Комментарий |

Еврей на площади Борьбы

Вот уже не думал, что окажусь там трезвый. На площади Борьбы то
есть, где памятник Ерофееву и бабе его. А началось все с другой
бабы — бабы Шенкмана. Я с ней встречался у Белорусской.
Пришел, как всегда, на сорок пять минут раньше срока — чтобы
подышать спокойненько на морозе. Дышать пошел, ясное дело, в
рюмочную — любимую, что перед мостом.

Рюмочной нету!

Пошел на Грузинский вал, в «Кулинарию». Тоже любимую, еще при
большевиках прикормленную.

Нет «Кулинарии»!

Есть только три подряд кабака — один хуже другого. Но там ведь не
только миллионы-миллиарды, заработанные в газете ложью и
клеветой против законно избранного президента тратить придется,
там надо сидеть (а я как раз копчик тут по трезвому делу
сломал — только стоя могу бухать) и ждать (часами!) официантов в
русских народных рубашках. А там уже баба шенкмановская
волнуется. Пошел к ней трезвым.

Стою. Девочка подходит, лет десяти. Как дойти до казино «Голден
палас», спрашивает.

— Ну, если от журнала «Октябрь», то направо, а если от газеты...

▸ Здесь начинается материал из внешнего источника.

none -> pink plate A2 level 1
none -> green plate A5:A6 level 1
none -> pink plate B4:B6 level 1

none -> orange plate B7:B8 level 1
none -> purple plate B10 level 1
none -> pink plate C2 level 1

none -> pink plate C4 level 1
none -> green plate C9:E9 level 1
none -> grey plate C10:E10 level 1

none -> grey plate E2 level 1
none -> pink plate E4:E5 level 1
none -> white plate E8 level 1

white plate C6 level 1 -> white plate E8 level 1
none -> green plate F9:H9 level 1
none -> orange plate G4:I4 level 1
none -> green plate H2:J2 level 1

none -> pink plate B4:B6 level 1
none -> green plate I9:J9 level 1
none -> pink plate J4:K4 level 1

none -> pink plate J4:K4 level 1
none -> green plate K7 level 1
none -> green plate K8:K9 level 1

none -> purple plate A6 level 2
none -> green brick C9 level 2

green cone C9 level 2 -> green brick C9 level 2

— А если отсюда? — переходя на грубую матерщину, перебивает девочка.

— А если отсюда, то вам так-то и так-то,— это баба подошла уже, шенкмановская.

— Хотя,— продолжает она,— прогуливать школу ради занятий
проституцией не перспективно. И вообще — так себе профессия. Вот
стукнет вам сорок два с половиной, а образования нету...

— Ничего,— успокаивает шалашовка,— с моим образом жизни и философией
я и до 18 не доживу.

Ну, дело хозяйское. Обтяпали мы дела газетные, стали про Шенкмана
говорить, который как раз ногу сломал (потому и встречались мы
не с ним лично, а с бабой его).Баба говорит:

— А он тут рядом умирает, напротив памятника Ерофейчику вашему. 59-я
больница. 118-я палата. Шенкман. Только фамилию можно и не
называть — они все равно ее ни прочесть, ни произнести не
могут. Скажи просто: еврей из 118-й палаты.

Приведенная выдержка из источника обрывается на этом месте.